George Frederic Handel’s Acis and Galatea (2009) (version of 1718), with a libretto written by a trio that included Alexander Pope, featured Teresa Wakim as Galatea along with the poised, lovely voiced Aaron Sheehan and the forceful bass-baritone Douglas Williams as Polyphemus. Williams was my big discovery on Sunday: I look forward to hearing him again. Zachary Wilder had a solo accompanied by a lone violin, then oboe. The performance was gorgeous. While the plots are convoluted and would take pages to explain, the music on Sunday was refreshingly uncomplicated and beautiful, no matter how difficult it is to play!

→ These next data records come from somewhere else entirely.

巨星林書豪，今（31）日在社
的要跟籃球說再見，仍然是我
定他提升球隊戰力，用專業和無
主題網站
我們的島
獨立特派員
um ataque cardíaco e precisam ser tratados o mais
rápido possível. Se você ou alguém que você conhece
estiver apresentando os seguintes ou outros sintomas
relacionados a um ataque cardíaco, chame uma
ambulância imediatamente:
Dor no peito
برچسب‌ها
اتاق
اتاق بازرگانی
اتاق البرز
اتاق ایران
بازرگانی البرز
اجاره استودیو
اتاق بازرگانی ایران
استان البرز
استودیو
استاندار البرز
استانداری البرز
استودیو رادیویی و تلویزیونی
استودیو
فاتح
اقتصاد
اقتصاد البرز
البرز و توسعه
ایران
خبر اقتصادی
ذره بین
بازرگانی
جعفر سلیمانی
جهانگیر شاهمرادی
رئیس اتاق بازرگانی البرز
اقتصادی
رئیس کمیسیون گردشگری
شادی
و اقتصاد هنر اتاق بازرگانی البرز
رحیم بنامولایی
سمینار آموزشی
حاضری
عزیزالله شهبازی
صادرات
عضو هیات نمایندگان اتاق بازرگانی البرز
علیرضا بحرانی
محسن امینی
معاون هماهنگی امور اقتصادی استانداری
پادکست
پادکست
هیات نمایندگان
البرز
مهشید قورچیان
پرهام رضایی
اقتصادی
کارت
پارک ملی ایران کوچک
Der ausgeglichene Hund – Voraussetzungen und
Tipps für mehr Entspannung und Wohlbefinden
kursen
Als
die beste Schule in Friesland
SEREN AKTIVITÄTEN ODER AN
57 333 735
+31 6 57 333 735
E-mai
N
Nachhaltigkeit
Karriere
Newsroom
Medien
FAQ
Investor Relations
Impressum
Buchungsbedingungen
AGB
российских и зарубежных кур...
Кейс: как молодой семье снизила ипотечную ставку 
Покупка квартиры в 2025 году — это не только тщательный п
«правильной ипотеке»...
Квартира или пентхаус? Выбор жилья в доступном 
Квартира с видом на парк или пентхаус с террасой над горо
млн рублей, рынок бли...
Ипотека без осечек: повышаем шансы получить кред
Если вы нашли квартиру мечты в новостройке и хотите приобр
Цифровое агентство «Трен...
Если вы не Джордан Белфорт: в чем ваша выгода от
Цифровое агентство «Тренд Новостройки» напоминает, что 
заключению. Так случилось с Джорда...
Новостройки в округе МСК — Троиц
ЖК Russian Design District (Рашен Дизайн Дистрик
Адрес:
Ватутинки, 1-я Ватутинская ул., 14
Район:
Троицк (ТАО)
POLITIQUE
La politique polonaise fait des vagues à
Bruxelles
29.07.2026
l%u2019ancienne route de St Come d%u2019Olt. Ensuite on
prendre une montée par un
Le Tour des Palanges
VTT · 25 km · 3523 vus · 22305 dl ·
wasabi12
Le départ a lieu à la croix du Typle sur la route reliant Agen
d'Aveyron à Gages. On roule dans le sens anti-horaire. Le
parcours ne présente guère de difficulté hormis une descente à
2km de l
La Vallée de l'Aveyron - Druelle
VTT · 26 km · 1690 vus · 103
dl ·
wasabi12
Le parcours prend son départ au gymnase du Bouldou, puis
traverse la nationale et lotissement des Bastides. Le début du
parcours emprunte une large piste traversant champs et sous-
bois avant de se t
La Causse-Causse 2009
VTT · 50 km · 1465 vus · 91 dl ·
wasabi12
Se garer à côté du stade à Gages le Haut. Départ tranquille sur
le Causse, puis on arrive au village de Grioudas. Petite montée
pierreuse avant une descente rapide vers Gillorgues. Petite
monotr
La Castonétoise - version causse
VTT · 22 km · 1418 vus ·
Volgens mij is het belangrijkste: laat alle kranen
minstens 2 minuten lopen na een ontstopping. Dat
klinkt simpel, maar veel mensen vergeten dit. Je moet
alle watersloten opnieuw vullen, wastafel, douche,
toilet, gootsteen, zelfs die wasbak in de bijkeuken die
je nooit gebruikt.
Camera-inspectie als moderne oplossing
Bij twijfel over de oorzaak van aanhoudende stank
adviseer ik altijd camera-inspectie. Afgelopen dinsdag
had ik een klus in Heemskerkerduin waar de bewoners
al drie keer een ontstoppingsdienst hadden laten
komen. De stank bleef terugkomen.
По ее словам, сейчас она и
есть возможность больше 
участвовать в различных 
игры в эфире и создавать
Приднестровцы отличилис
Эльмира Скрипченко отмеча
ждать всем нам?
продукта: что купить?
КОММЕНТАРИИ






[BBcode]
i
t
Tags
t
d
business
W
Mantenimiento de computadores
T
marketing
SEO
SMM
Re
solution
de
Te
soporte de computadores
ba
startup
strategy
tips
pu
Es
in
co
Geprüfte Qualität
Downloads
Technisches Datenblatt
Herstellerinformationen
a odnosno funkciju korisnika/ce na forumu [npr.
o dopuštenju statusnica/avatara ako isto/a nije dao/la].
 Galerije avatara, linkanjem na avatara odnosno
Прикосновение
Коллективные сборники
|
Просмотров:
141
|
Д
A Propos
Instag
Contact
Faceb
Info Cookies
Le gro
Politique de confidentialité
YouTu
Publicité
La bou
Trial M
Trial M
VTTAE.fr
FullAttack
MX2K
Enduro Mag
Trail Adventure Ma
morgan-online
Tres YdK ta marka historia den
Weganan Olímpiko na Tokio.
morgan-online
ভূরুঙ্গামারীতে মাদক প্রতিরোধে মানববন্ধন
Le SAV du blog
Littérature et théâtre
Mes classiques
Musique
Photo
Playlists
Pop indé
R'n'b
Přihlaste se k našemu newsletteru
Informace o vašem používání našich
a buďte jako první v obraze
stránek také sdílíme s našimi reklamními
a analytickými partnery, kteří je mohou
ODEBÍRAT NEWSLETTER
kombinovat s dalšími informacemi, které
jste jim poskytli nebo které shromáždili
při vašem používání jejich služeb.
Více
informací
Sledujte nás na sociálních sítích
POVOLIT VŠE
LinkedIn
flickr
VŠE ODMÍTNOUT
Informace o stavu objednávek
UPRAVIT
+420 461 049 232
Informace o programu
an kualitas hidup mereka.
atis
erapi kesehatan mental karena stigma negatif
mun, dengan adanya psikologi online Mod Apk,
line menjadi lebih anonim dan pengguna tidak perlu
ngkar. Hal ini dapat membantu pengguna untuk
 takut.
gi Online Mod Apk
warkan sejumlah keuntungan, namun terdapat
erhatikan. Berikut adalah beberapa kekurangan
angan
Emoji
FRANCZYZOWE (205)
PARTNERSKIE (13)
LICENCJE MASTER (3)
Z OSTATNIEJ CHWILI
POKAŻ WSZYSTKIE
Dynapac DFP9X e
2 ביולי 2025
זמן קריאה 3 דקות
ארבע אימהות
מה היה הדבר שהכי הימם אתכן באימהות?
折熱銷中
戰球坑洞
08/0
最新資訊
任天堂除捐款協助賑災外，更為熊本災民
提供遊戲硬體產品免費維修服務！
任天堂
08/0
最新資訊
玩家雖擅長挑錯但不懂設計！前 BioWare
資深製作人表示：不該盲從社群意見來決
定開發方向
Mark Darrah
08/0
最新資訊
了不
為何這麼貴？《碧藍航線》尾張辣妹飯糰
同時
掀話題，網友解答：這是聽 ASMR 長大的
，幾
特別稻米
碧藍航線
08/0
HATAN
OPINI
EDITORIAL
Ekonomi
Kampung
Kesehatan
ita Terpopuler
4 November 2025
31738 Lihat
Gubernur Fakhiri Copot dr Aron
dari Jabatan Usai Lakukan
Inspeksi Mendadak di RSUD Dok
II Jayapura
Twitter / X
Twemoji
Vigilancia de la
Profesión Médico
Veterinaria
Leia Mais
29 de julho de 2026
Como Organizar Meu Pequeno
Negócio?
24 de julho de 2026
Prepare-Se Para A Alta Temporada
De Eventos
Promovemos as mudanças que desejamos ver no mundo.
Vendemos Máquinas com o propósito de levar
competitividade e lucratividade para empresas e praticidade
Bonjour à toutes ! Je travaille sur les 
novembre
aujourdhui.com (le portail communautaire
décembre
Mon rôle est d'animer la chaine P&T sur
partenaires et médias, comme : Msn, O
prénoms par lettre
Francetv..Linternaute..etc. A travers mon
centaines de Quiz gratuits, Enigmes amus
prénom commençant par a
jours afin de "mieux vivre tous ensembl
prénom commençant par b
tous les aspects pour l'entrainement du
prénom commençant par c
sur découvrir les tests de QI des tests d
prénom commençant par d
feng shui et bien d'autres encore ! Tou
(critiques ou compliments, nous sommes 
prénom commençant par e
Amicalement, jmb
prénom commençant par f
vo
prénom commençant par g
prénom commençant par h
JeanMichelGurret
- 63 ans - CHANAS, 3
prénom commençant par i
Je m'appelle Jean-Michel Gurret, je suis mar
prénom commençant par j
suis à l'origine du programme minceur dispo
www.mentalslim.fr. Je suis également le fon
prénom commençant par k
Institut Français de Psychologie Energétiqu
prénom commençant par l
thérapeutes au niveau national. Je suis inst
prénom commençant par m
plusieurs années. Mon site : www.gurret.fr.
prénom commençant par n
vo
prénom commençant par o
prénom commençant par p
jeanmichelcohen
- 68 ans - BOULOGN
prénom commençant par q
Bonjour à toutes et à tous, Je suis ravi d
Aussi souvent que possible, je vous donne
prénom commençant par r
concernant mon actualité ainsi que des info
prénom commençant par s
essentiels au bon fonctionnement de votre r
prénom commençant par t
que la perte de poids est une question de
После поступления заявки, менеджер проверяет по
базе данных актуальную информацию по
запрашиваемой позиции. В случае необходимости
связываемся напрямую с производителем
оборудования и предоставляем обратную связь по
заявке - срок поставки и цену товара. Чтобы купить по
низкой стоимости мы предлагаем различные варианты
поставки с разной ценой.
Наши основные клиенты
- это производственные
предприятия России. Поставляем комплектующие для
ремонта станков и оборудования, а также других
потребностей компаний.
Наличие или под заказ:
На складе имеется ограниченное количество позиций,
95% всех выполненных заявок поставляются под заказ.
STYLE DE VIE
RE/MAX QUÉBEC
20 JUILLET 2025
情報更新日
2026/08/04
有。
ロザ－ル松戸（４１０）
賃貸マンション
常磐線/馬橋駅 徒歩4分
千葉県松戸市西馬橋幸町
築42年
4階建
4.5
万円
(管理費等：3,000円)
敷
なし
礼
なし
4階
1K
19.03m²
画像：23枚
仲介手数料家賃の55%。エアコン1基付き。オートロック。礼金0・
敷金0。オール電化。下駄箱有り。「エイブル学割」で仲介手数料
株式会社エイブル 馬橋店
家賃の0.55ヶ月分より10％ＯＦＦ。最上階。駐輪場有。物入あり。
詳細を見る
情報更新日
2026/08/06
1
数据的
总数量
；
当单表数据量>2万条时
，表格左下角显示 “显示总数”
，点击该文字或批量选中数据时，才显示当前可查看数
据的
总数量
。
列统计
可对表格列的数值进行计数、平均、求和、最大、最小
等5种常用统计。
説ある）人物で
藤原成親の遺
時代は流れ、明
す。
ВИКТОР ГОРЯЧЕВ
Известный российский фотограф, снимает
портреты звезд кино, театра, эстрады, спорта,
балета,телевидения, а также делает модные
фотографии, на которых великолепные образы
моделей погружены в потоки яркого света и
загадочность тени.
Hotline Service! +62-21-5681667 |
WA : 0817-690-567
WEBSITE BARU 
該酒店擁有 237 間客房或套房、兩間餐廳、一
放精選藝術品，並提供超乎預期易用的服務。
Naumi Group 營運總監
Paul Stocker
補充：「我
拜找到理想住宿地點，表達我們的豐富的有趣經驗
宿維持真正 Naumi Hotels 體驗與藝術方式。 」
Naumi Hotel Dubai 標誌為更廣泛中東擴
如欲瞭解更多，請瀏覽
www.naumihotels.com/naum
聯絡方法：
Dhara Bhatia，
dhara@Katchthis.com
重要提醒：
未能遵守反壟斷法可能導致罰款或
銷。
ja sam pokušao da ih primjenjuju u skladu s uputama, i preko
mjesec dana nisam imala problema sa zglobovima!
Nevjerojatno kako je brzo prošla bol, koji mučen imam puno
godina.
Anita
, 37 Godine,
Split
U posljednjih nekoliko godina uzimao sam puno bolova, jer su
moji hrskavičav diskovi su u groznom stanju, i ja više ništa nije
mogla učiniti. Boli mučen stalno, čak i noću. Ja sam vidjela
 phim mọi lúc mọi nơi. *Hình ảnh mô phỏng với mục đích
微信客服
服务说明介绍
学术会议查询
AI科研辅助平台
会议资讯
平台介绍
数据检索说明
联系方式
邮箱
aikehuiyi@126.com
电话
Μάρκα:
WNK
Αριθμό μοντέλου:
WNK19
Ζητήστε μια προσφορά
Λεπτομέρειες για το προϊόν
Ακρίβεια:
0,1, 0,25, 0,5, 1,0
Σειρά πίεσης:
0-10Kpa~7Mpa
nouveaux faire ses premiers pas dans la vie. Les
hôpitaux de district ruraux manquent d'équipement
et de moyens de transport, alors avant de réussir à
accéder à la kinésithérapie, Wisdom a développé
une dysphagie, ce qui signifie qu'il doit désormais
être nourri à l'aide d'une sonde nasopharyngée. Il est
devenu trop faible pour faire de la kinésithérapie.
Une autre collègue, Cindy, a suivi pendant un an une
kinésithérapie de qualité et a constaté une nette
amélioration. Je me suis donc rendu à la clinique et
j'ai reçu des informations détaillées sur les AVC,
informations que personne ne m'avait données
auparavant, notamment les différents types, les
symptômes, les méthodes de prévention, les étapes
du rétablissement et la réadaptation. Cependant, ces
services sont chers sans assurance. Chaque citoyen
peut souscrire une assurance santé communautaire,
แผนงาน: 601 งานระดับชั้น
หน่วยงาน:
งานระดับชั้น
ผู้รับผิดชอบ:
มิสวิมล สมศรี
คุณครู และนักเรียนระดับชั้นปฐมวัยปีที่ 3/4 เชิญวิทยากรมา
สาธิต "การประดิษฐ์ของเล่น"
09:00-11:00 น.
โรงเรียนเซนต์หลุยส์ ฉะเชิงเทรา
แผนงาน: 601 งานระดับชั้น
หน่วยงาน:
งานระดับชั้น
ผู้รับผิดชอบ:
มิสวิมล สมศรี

Two other Charpentier operas ended this glorious afternoon, La Descente f’Orphée aux Enfers (2011) and La Couronne des Fleurs (2011). Aaron Sheehan re-impressed as Orphée, and Teresa Wakim was again very good in La Couronne. Many of these operas have been recorded, and if you missed this concert they are well worth looking for. Of course, what you will miss is the choreography, the costumes, and Gilbert Blin’s magnificent direction. I have neglected to mention one of my favorite singers, tenor Jason McStoots, who, along with Douglas Williams, was in all five BEMF Chamber Opera Series productions. McStoots has more personality and charm than a roomful of other tenors, and he enlivens whatever production he is in. Bravos to all. The more I hear performed by the BEMF, especially their operas, the more deeply impressed – and thankful – I am.


Susan Miron, a harpist, has been a book reviewer for over 20 years for a large variety of literary publications and newspapers. Her fields of expertise were East and Central European, Irish, and Israeli literature. Susan covers classical music for The Arts Fuse and The Boston Musical Intelligencer. She is part of the Celtic harp and storytelling duo A Bard’s Feast with renowned storyteller Norah Dooley and plays the Celtic harp at the Cancer Center at Newton Wellesley Hospital.